Com efeito, no campo penal ou disciplinar sancionador, mormente quando as liberdades públicas estão em jogo e merecem uma atenção e tutela estatal, a lei sancionadora deve ser prévia, certa, escrita e estrita, como decorrência dos ditames nullum crimen, nulla poena sine lege. Daí que é vedada a analogia in malam partem, tampouco a criação de faltas graves quando o legislador assim não o fez.

Nesse sentido, Rodrigo Roig entende que não se trata de falta grave a posse de acessórios (chip, bateria ou carregadores) sem o aparelho celular, eis que não há tal previsão na norma do artigo 50, VII, da LEP. Além disso, tais elementos por si sós não possuem capacidade de permitir a comunicação, não havendo, assim, potencialidade lesiva quando desacompanhados do aparelho celular [1].

E se alguém sustentar sobre a independência de instâncias (criminal e administrativa) para afastar a o entendimento recente do STJ acima aludido, estará indo por um caminho tortuoso, uma vez que o fio condutor deve seguir, na verdade, o princípio da legalidade, também aplicado na seara do Direito Administrativo sancionador.
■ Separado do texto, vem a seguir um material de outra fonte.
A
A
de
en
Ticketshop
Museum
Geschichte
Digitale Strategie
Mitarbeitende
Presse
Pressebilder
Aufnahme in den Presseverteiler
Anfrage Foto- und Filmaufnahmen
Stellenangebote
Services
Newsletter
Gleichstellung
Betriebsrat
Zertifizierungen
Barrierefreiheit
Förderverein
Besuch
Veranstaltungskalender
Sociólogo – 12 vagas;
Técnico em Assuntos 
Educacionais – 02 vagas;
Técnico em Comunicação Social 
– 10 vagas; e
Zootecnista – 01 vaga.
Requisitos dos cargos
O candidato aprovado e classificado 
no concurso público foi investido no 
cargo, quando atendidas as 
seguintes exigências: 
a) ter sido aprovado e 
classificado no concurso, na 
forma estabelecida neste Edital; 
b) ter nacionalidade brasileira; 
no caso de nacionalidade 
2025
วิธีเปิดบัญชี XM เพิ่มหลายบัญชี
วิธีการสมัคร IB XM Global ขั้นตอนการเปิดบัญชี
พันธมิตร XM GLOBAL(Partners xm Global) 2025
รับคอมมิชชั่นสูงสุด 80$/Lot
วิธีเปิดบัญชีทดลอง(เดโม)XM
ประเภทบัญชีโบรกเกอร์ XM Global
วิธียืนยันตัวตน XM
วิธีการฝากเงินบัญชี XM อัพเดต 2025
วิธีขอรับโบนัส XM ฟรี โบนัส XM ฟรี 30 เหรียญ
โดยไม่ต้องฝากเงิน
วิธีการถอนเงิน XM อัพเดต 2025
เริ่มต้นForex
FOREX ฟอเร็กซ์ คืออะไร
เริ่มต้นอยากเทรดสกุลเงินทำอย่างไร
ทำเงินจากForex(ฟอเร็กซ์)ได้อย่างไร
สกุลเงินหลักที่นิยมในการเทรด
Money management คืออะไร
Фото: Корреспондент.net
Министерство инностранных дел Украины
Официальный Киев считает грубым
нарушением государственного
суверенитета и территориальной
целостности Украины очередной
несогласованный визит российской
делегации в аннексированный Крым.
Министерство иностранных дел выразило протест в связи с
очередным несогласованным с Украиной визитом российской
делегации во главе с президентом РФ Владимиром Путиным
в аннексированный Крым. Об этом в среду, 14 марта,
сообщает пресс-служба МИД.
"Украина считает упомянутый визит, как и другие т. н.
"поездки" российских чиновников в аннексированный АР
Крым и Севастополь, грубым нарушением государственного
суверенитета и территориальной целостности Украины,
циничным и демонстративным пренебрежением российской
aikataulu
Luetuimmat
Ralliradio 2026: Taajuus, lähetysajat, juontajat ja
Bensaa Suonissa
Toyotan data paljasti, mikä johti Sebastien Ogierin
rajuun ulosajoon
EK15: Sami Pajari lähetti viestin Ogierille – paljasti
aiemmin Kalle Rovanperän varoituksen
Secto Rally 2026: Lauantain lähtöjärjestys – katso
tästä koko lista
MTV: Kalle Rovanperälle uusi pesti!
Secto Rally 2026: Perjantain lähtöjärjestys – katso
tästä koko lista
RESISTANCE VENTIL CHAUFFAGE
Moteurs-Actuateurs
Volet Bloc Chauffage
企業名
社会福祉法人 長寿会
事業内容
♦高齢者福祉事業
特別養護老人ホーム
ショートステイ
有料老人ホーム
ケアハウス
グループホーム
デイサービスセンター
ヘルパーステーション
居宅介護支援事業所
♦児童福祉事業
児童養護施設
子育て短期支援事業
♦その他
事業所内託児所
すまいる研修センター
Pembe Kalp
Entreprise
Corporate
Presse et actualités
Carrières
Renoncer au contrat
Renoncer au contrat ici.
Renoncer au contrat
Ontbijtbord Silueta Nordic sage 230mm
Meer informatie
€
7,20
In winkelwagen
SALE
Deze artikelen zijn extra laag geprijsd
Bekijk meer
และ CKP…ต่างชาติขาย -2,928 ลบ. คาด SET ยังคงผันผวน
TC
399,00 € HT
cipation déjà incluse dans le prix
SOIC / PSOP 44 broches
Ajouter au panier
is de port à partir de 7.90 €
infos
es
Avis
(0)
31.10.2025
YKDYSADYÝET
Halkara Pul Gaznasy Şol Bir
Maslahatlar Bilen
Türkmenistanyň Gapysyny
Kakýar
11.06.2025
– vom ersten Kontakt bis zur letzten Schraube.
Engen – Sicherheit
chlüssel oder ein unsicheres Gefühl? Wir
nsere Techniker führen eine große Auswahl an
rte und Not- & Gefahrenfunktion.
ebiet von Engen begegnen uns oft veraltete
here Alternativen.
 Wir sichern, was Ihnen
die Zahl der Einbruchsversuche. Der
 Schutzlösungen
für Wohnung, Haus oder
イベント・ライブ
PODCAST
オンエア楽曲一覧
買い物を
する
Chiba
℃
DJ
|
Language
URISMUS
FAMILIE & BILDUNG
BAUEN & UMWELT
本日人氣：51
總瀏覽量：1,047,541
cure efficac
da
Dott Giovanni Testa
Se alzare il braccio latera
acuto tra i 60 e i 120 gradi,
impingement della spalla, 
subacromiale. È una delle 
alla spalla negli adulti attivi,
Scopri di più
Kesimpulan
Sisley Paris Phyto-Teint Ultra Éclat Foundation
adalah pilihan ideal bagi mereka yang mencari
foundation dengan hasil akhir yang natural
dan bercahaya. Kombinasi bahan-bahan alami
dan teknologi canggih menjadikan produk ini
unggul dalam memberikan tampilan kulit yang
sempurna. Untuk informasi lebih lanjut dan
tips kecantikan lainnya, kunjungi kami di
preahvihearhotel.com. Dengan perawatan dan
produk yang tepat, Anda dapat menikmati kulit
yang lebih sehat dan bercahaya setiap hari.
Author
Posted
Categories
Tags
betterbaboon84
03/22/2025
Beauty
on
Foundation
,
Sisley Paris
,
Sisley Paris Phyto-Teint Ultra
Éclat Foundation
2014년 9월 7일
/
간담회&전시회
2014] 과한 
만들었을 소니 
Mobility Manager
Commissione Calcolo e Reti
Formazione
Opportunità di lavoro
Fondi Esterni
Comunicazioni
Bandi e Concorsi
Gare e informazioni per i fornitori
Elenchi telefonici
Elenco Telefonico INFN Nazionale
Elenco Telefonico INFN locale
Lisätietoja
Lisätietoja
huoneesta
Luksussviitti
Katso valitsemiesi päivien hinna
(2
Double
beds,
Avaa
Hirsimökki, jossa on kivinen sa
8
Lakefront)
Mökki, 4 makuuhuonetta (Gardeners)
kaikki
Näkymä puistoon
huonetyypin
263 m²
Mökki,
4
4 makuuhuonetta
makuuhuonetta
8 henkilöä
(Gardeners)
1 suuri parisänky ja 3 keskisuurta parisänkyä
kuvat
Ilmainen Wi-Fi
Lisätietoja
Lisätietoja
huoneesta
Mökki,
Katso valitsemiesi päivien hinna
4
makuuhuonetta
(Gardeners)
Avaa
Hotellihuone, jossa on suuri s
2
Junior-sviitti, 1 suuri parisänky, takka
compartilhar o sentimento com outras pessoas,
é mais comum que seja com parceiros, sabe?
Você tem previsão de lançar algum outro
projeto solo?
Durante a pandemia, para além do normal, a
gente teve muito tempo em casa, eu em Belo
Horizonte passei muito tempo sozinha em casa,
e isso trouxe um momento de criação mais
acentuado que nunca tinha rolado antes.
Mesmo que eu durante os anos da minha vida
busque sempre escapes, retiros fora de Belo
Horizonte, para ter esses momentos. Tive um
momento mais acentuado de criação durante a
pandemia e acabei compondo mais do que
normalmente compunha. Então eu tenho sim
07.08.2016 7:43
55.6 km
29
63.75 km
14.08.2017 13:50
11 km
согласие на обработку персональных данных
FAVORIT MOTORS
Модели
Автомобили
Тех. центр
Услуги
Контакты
Portanto, aproveitando-se dessa guinada do STJ rumo à proteção da legalidade na questão da atipicidade da conduta daquele que ingressa com chip de aparelho celular em estabelecimento prisional, cabe-nos defender a imprescindibilidade de estender o entendimento do tribunal superior ao regime das faltas graves previstas na LEP, especialmente no tocante à conduta de posse de chip ou outros acessórios de aparelho telefônico. Afinal, o princípio da legalidade deve ser aplicado também às sanções disciplinares na seara da execução penal.


[1] ROIG, Rodrigo Duque Estrada. Execução Penal: teoria crítica, 5ª ed. São Paulo: Thomson Reuters Brasil, 2021, p. 174.